Sixty percent of Mississippi's third to eighth graders scored at or above the average level on the latest round of math and English assessments. Photo courtesy Flickr/USAG Humphreys
Mississippi's second round of testing for third through eighth graders left room for improvement and growth, top state education officials said.
It was most of the students' first exposure to the Partnership for Assessment of Readiness for College and Careers exams, an assessment that was intended to align with Mississippi's college- and career-readiness standards. The tests were also the final installment of PARCC, a testing consortium the state is leaving after just one year.
Each student took an "English language arts" test, as well as a mathematics exam. The test results are ranked on a scale of 1 to 5 with a 1 being the lowest and 5 being the best.
On average, almost 60 percent of all Mississippi students scored at a level 3 or higher. However, broken down by district and grade, scores vary widely. Nonetheless, state Superintendent Carey Wright said she is delighted at the number of Mississippi students who reached level 3 but added the state has work to do.
"We have a long way to go, but at least this is a pretty good foundation," Wright said during the conference call with reporters on Dec. 16.
Dr. J.P. Beaudoin, chief of research at MDE, said during a conference call with media outlets that level 3 students are approaching expectations and know a significant amount of content but might need some additional assistance.
The department's strategy for improving test scores largely relies on professional development and teacher training. Wright pointed to the findings of an independent consulting firm, which show that what teachers learn in the trainings are used in their classrooms.
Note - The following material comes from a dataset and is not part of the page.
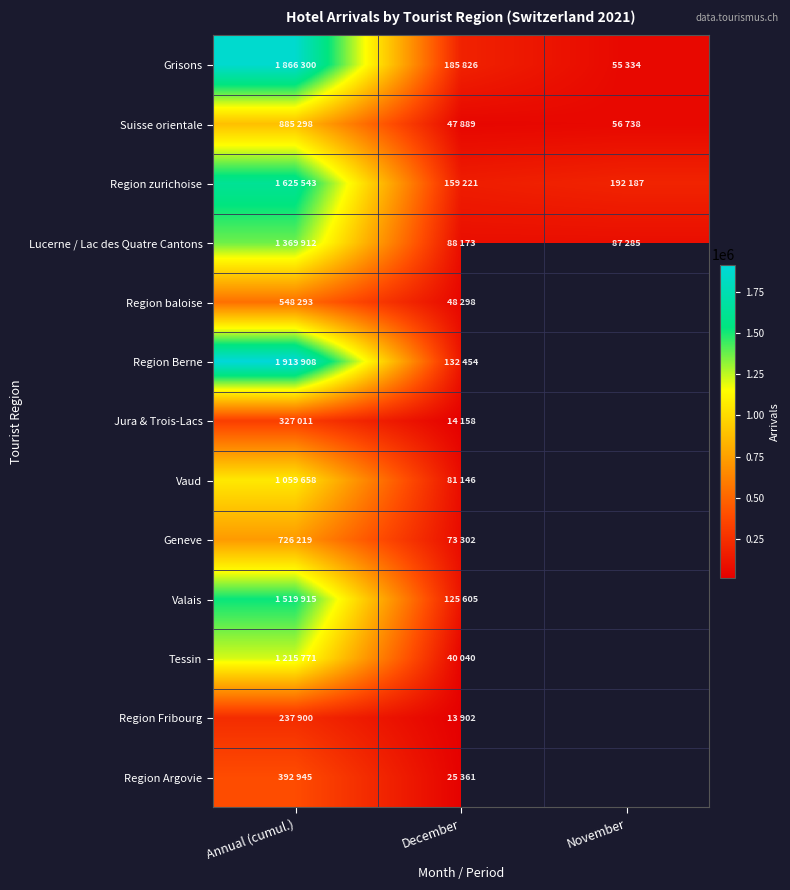

What is the lowest value of the Suisse orientale series?

47889.0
MDE could run into roadblocks expanding teacher training under the constraints of proposed state budget cuts. This week, in the Joint Legislative Budget Committee's budget recommendation, the Mississippi Adequate Education Program received the same amount of funding as last year. That means public schools remain underfunded by approximately $200 million.
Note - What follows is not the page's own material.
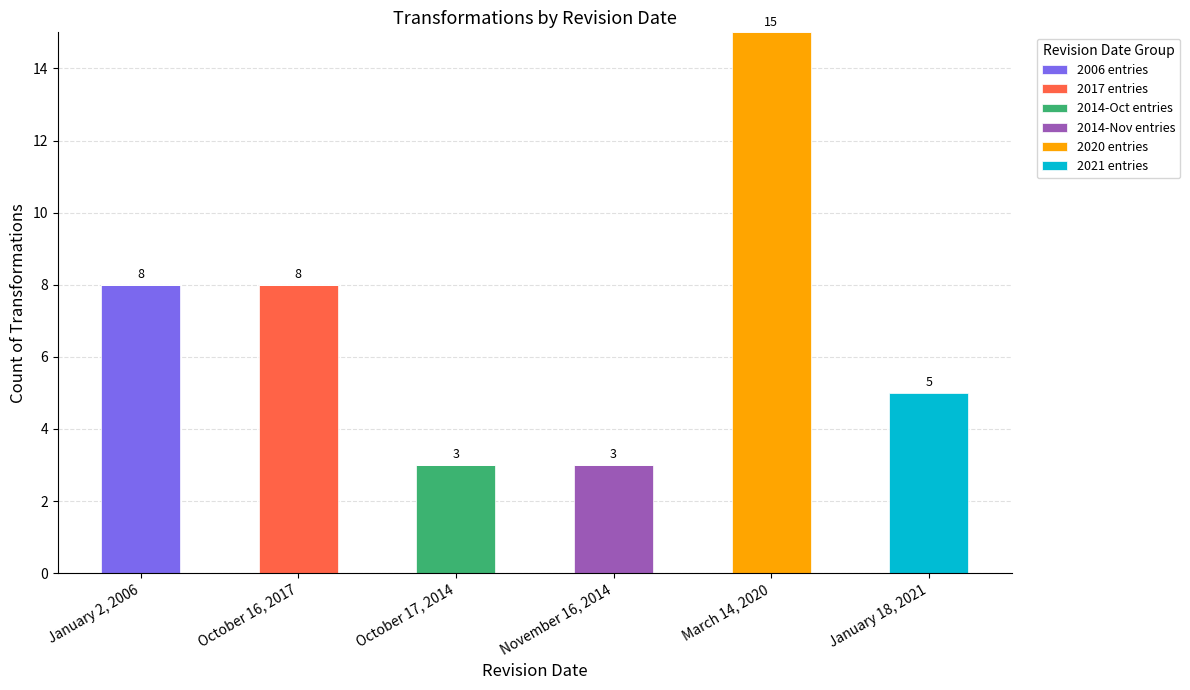

At which label does 2006 entries reach its peak?

January 2, 2006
Wright asked for increased funding for teacher trainings back in the fall during legislative budget hearings, and she said the department plans to provide professional development to MDE staff in the coming year. Districts, however, will have to provide training on their own or use the teaching coaches assigned to certain low-performing districts.
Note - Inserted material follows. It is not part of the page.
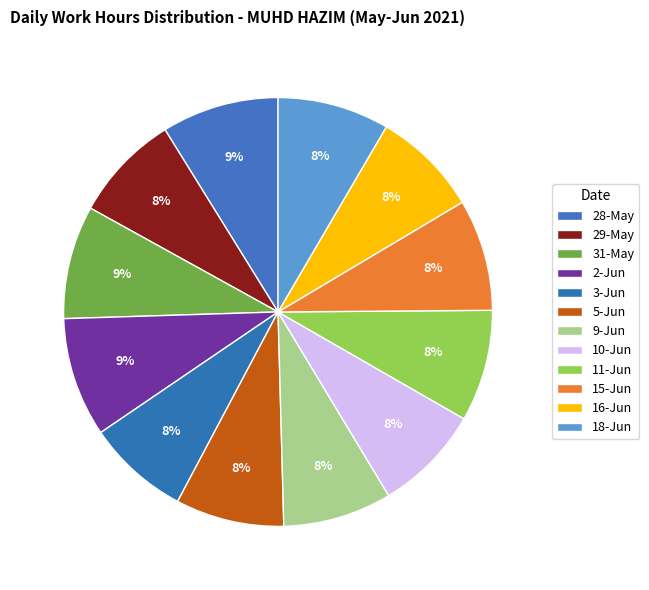

How many slices are in this pie chart?

12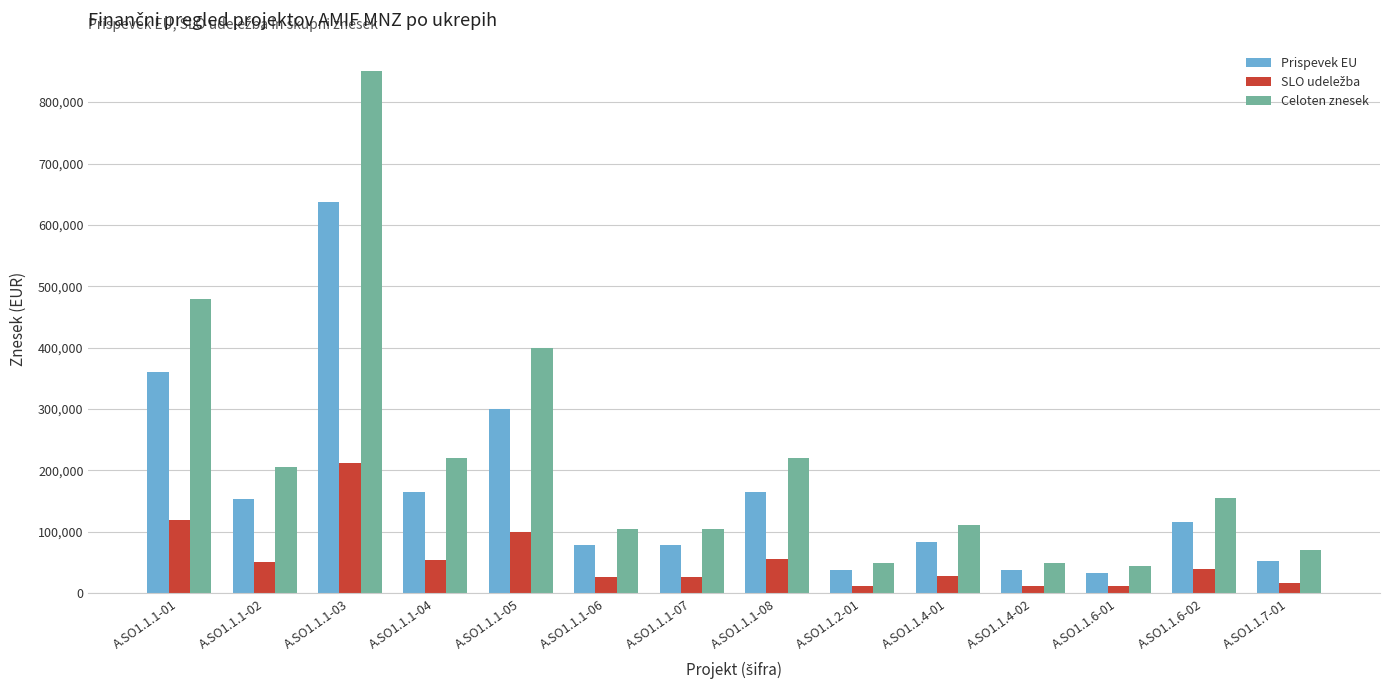

At which label does Prispevek EU reach its peak?

A.SO1.1.1-03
After this year, MDE will introduce its own assessments that officials say will match if not exceed the rigor of the PARCC assessments, thus making scores released publicly today a new baseline for third through eighth graders.
"Districts need to be taking this very seriously. Districts need to be drilling down to (data for) individual children," Wright said. "Who are the children that are scoring at 1 or 2, and where are they instructionally, and how do we change instruction to fit their needs?"